Let me explain: I think of my life as a vector moving through time and space. There are points along this vector that mark the prodigious events of my life– birth, first speech, marriage, and so on– but the path itself is one of continuous motion and awareness, along which I am breathing, eating, living, and, of course, diabetezing. I might zig-zag around in a day of diabetic rebellion, but even then my path is continuous, diabetic and human throughout.
But! But sometimes, like last Friday evening, there are moments. Moments of sensual awareness and beauty so poignant that in that instant, my path is broken, divided. Such instants are hard to define, and they vary with person and mood, but for me they are this: the sun filtered through tree leaves; the noise his scalp makes against my fingers when I play with his hair; the stillness in an empty room as I look out at the city; the sunset over the water passing the car window at a hundred miles an hour; and last Friday, the whine of Joshua Bell’s violin as he played a Bach sonata. In these moments, I am not a single body, moving through time and space, ever-breathing, ever-blinking, ever-monitoring; I am simply sensation, perception standing before beauty. My heart may beat, but I do not hear it.
And so it is for a brief time I am not a body, and I am not a diabetic, and I am not hungry, tired, happy, standing, sitting, anything. I am only present, a witness to beauty in the world, passing through an empty space in the vector of my life. (If you like math: in my mind’s eye, these moments are when x = -1 in the graph of (x + 1)(x + 2)/(x + 1).)

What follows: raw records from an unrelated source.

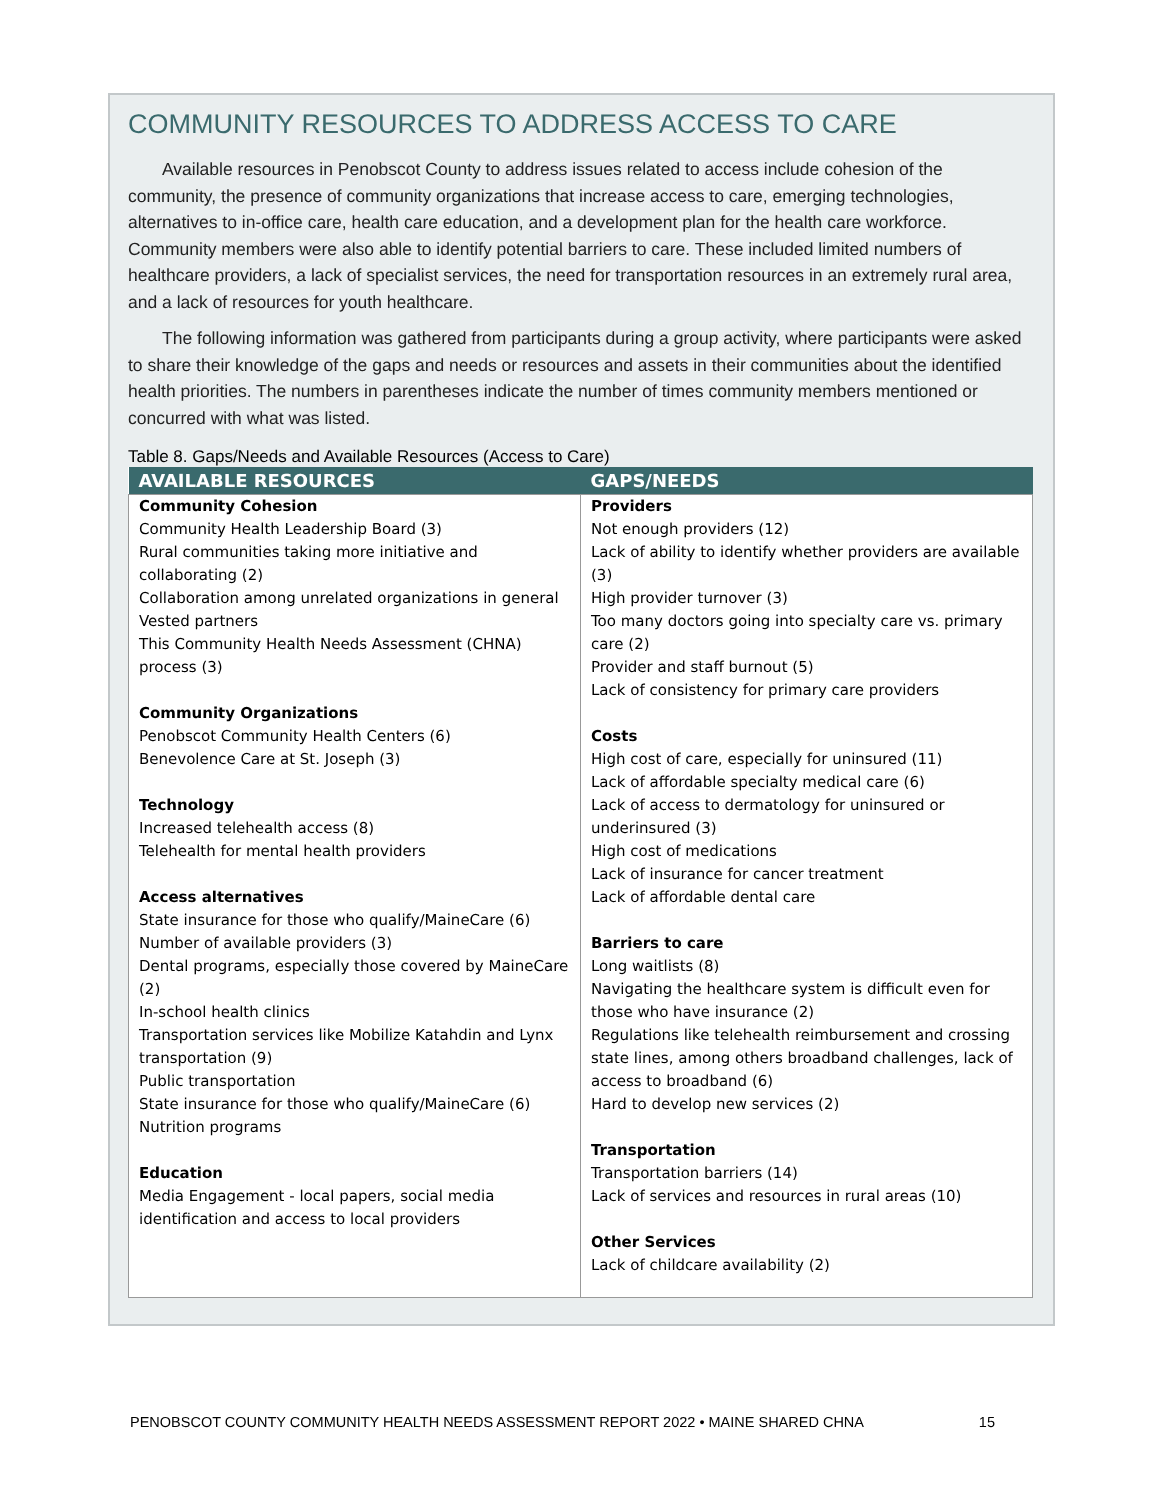COMMUNITY RESOURCES TO ADDRESS ACCESS TO CARE
Available resources in Penobscot County to address issues related to access include cohesion of the community, the presence of community organizations that increase access to care, emerging technologies, alternatives to in-office care, health care education, and a development plan for the health care workforce. Community members were also able to identify potential barriers to care. These included limited numbers of healthcare providers, a lack of specialist services, the need for transportation resources in an extremely rural area, and a lack of resources for youth healthcare.
The following information was gathered from participants during a group activity, where participants were asked to share their knowledge of the gaps and needs or resources and assets in their communities about the identified health priorities. The numbers in parentheses indicate the number of times community members mentioned or concurred with what was listed.
Table 8. Gaps/Needs and Available Resources (Access to Care)
| AVAILABLE RESOURCES | GAPS/NEEDS |
| --- | --- |
| Community Cohesion Community Health Leadership Board (3) Rural communities taking more initiative and collaborating (2) Collaboration among unrelated organizations in general Vested partners This Community Health Needs Assessment (CHNA) process (3) Community Organizations Penobscot Community Health Centers (6) Benevolence Care at St. Joseph (3) Technology Increased telehealth access (8) Telehealth for mental health providers Access alternatives State insurance for those who qualify/MaineCare (6) Number of available providers (3) Dental programs, especially those covered by MaineCare (2) In-school health clinics Transportation services like Mobilize Katahdin and Lynx transportation (9) Public transportation State insurance for those who qualify/MaineCare (6) Nutrition programs Education Media Engagement - local papers, social media identification and access to local providers | Providers Not enough providers (12) Lack of ability to identify whether providers are available (3) High provider turnover (3) Too many doctors going into specialty care vs. primary care (2) Provider and staff burnout (5) Lack of consistency for primary care providers Costs High cost of care, especially for uninsured (11) Lack of affordable specialty medical care (6) Lack of access to dermatology for uninsured or underinsured (3) High cost of medications Lack of insurance for cancer treatment Lack of affordable dental care Barriers to care Long waitlists (8) Navigating the healthcare system is difficult even for those who have insurance (2) Regulations like telehealth reimbursement and crossing state lines, among others broadband challenges, lack of access to broadband (6) Hard to develop new services (2) Transportation Transportation barriers (14) Lack of services and resources in rural areas (10) Other Services Lack of childcare availability (2) |
PENOBSCOT COUNTY COMMUNITY HEALTH NEEDS ASSESSMENT REPORT 2022 • MAINE SHARED CHNA 15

These moments are short indeed, and soon enough my body is reminding me I have to pee or eat or measure my blood sugar. Nonetheless, that instant, that sliver of respite from the constancy of human being is refreshing. And I sit back. And I say, Dear God that is beautiful. Weak words– but how else can I describe this disembodiment, this ascendence? I say ascendence here, not transcendence, with design: transcending my self or my diabetes is akin to a period of diabetic rebellion, in which I leave my body and feign for a while that I have a different body, an unbroken body. Ascendence implies to me a movement upwards, beyond any sort of body, into sense and sensation. (If you like French: this is similar to the idea of La Petit Mort— the moment of orgasm when the body is so happy it cannot think to want anything, and in this lack of want, is no longer really a living, breathing body.)
Why these moments? What about the sunlight of the music affects me so? I’m not sure; I’ve tried to analyze and taxonomize these ascendent instants, but I have not succeeded. Often light, specifically soft light reflected, plays a role, as do shiny and pretty things; but that is just me guessing. And last Friday, why music? I enjoy music, to be sure, but I am no musician and know very little about classical music. I suspect, though, that part of the trick of these moments is that they cannot be analyzed or duplicated, as they are by their very definition moments that must lack analysis and perspective, and must remain naked of thought.
What is all this to say? Well, for starters, I had a lovely Friday evening. But more importantly, we all need moments of respite, and diabetic rebellion can be dangerous. Better to watch for ascendent moments, and in that remember that the world is beautiful, life is beautiful, tiny moments good and full of glory.